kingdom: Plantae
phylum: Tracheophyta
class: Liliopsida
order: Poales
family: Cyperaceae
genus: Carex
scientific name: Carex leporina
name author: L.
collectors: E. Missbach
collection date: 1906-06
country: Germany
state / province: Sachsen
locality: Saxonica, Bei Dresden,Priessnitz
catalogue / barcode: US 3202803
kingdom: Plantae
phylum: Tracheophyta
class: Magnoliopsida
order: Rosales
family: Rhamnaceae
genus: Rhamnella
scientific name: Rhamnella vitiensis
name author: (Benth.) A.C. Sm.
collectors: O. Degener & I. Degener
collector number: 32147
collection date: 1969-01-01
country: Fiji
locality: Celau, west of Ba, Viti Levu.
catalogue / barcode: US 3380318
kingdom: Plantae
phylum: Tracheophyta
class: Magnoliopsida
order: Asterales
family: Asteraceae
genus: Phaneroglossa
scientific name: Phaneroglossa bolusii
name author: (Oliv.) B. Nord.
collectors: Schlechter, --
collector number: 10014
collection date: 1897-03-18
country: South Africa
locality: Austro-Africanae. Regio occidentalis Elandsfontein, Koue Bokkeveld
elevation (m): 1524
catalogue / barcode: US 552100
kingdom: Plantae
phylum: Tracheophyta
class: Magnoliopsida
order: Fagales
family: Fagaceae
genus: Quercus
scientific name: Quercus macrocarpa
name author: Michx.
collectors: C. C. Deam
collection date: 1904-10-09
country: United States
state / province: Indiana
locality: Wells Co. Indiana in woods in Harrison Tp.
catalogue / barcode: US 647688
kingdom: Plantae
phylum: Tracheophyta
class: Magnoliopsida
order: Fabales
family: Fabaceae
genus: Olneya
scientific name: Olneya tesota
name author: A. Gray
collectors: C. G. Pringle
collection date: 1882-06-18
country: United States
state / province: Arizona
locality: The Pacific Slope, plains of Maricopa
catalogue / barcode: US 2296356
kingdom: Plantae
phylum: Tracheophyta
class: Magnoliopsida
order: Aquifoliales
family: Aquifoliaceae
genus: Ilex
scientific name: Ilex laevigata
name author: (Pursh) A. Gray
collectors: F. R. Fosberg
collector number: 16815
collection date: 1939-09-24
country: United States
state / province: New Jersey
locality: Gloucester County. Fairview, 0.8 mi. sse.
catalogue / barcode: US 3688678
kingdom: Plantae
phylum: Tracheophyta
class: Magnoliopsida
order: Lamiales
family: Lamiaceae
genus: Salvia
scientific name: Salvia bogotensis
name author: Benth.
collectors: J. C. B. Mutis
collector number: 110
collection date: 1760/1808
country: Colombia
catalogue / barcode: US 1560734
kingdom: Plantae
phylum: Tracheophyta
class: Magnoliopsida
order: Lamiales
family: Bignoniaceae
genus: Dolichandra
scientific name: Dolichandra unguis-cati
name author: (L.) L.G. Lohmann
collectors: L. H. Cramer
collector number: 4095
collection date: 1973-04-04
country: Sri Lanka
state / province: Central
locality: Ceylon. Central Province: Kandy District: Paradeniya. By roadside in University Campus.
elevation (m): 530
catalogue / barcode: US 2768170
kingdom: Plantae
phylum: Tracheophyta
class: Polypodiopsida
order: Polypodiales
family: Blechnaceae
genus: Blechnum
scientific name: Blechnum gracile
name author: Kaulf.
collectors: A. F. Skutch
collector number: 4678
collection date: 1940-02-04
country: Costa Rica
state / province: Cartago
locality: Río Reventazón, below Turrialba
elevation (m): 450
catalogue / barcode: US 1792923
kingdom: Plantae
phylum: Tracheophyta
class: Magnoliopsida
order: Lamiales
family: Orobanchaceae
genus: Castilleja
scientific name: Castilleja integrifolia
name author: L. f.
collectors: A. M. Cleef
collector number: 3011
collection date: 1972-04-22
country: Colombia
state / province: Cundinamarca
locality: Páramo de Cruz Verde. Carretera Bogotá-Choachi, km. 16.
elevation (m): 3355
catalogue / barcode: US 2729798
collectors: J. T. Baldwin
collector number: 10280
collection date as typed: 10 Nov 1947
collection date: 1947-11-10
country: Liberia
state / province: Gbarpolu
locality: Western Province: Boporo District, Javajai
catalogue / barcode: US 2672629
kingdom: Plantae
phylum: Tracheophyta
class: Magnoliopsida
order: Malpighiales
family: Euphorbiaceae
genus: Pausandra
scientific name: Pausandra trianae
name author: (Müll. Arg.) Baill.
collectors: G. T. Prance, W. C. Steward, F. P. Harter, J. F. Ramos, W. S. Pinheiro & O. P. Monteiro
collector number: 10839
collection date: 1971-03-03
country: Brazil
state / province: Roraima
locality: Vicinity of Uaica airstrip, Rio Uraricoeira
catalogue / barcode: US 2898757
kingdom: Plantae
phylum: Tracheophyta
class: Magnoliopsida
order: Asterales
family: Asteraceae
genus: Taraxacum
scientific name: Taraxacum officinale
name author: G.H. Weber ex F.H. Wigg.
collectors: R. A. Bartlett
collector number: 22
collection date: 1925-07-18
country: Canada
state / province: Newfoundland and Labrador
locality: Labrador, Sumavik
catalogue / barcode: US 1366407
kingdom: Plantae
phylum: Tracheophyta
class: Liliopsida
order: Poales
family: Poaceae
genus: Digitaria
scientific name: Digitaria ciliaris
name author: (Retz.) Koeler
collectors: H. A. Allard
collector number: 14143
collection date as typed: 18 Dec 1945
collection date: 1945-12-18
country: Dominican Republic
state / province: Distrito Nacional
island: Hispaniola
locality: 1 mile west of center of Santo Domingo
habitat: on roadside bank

+++++

_REQUIREMENTS_
Rewrite everything from the line containing "country: Fiji" down to the line containing "collection date: 1904-10-09" in the material, replacing "collectors" with "collected by" and keeping all else unchanged.

_SOLUTION TO THIS EXERCISE_
country: Fiji
locality: Celau, west of Ba, Viti Levu.
catalogue / barcode: US 3380318
kingdom: Plantae
phylum: Tracheophyta
class: Magnoliopsida
order: Asterales
family: Asteraceae
genus: Phaneroglossa
scientific name: Phaneroglossa bolusii
name author: (Oliv.) B. Nord.
collected by: Schlechter, --
collector number: 10014
collection date: 1897-03-18
country: South Africa
locality: Austro-Africanae. Regio occidentalis Elandsfontein, Koue Bokkeveld
elevation (m): 1524
catalogue / barcode: US 552100
kingdom: Plantae
phylum: Tracheophyta
class: Magnoliopsida
order: Fagales
family: Fagaceae
genus: Quercus
scientific name: Quercus macrocarpa
name author: Michx.
collected by: C. C. Deam
collection date: 1904-10-09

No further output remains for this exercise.